I redditi che Romano Prodi ha percepito dall’attività di "advisory director" di Unilever sono stati debitamente inseriti nelle sue dichiarazioni dei redditi dal 1990 al 1995 (si veda la Tabella 2). Il 20 maggio 1993, in seguito alla sua nomina come Presidente dell’IRI, Romano Prodi si è dimesso dalla posizione di "advisory director" di Unilever.
7. La privatizzazione di Cirio-Bertolli-De Rica
Nel maggio 1993, Romano Prodi è stato nominato per la seconda volta Presidente dell’IRI con il mandato di procedere a un vasto programma di privatizzazioni.

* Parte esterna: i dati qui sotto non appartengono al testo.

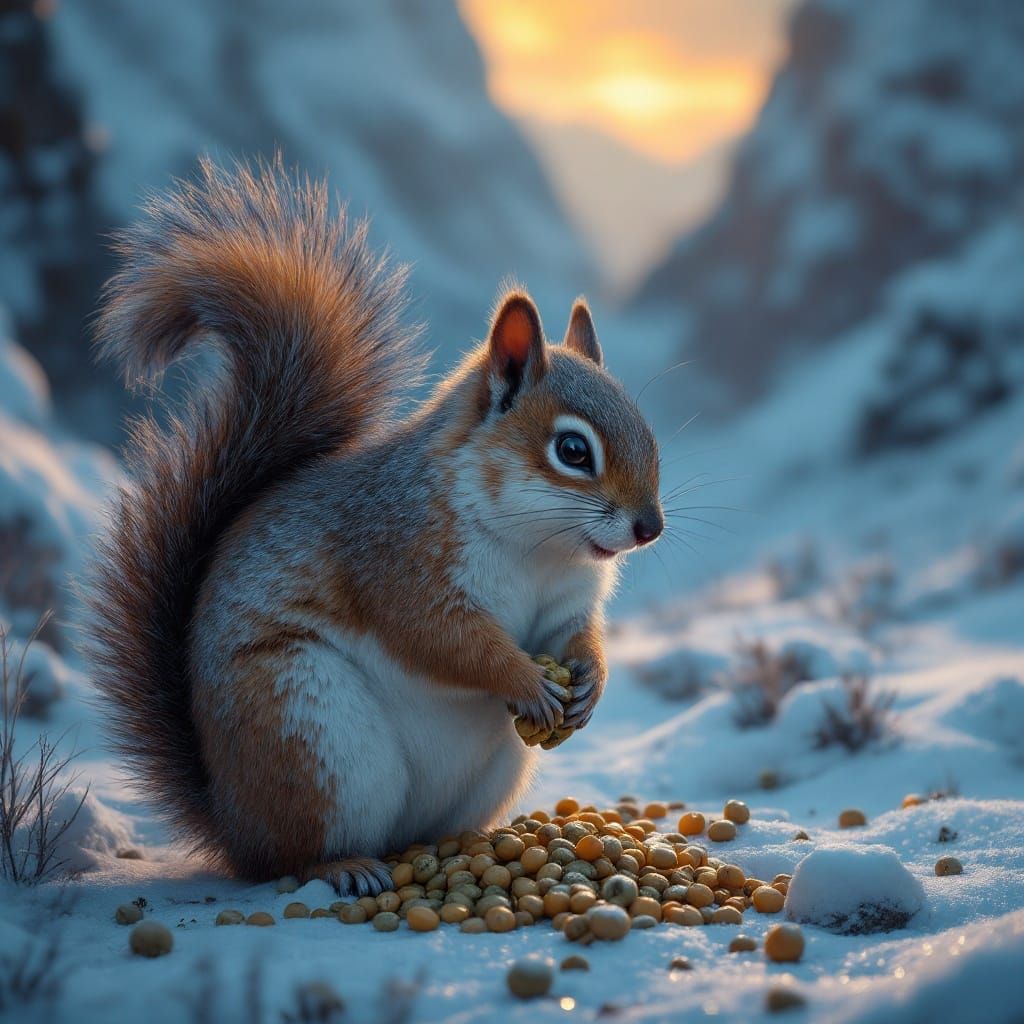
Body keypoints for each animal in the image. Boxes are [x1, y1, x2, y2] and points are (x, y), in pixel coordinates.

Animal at [86, 159, 664, 896]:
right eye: (572, 450)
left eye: (648, 433)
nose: (650, 527)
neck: (539, 550)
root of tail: (229, 821)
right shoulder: (396, 559)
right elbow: (443, 639)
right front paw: (525, 680)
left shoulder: (564, 603)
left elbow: (573, 636)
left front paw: (590, 682)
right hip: (308, 731)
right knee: (290, 858)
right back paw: (345, 866)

Nell’ottobre 1993, l’IRI ha venduto la Cirio-Bertolli-De Rica (CBD), un’impresa alimentare che operava nei settori dei pomodori, del latte e dell’olio, alla Fisvi.
La vendita si è svolta sulla base delle disposizioni contenute in una decisione formale del Comitato Interministeriale per la Politica Economica e seguendo una lunga procedura iniziata con un’offerta pubblica.
L’IRI era assistita da Wasserstein Perella. Pasfin e il Consiglio della Borsa Valori di Milano vennero incaricati della valutazione finanziaria della CBD.
Dopo aver acquistato la CBD dall’IRI, la Fisvi ha venduto separatamente alla Unilever il settore dell’olio, cioè la Bertolli.
Nell’acquisizione, la Unilever era assistita dalla Goldman Sachs.
In seguito agli addebiti formulati in alcuni articoli di stampa, le autorità giudiziarie italiane avviarono un’indagine formale sulla vendita della Cirio-Bertolli-De Rica da parte dell’IRI e sul ruolo svolto in essa da Romano Prodi.
Il 22 dicembre 1997, il giudice Eduardo Landi del Tribunale di Roma, Ufficio del Giudice per le Indagini Preliminari, chiuse il procedimento dichiarando il non luogo a procedere nei confronti di Prodi perché "il fatto non sussiste". "Come è stato evidenziato dalla perizia collegiale", scrisse il giudice Landi, "non si è realizzato un danno per l’IRI o un profitto per la FI.SVI." in quanto il prezzo concordato era congruo. La vendita separata dei diversi settori della CBD (cioè olio, latte e pomodori) "in base alle offerte presentate, avrebbe portato ad un risultato economico peggiore per l’IRI rispetto a quello ottenuto". "L’IRI ha condotto l’operazione conformandosi alla "ratio" delle disposizioni normative, legali e regolamentari".